When I first ran adk web, I got an error because I hadn't set my API key as an environment variable. The fix was simple:

export GOOGLE_API_KEY="your-api-key-here"
adk web

In the web UI, I could see the full tool-calling trace. For the honey claim, I watched the agent formulate a search query, get results, then formulate a second more specific query about archaeological evidence, and synthesize both into the final answer. Seeing that reasoning chain helped me understand that my agent was actually doing multi-step research, not just pattern-matching.

Practical Tips and Honest Limitations

After spending a weekend building with ADK, here's what I've learned:

Start with the instructions. The quality of your agent is 80% determined by how well you write the instruction prompt. Spend time there before adding complexity.

Use the web UI for debugging. The tool call visibility alone makes it worth running adk web instead of just testing in the CLI. You'll catch issues like the agent searching for the wrong thing much faster.

The built-in tools are limited but solid. google_search works well, but if you need custom tools (like calling your own APIs or databases), you'll need to write those as Python functions with the @tool decorator. The documentation for custom tools is still maturing, so expect some trial and error.

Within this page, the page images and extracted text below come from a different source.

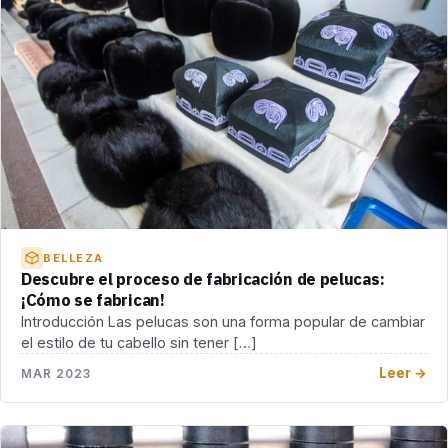
BELLEZA
Descubre el proceso de fabricación de pelucas:
¡Cómo se fabrican!
Introducción Las pelucas son una forma popular de cambiar
el estilo de tu cabello sin tener […]
Leer →
MAR 2023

It's Python-first. ADK supports TypeScript, Go, Java, and Kotlin, but the Python SDK is clearly the most mature based on the samples and community activity. If you're choosing a language, go with Python for now.

The real limitation is single-agent scope. This fact-checker works great on its own, but ADK's real power supposedly comes from multi-agent systems where agents delegate to each other. I haven't explored that yet, and the learning curve looks steeper there.

API costs add up. Each fact check involves at least one search-augmented call to Gemini. If you're running this in production, monitor your API usage. Gemini 2.0 Flash is cheap, but it's not free.

Overall, ADK delivered on its promise. I went from zero to a working, useful agent in under an hour with less than 30 lines of actual code. The built-in web playground and tool visibility make it genuinely pleasant to develop with. If you're tired of framework boilerplate and just want to build something that works, give it a try.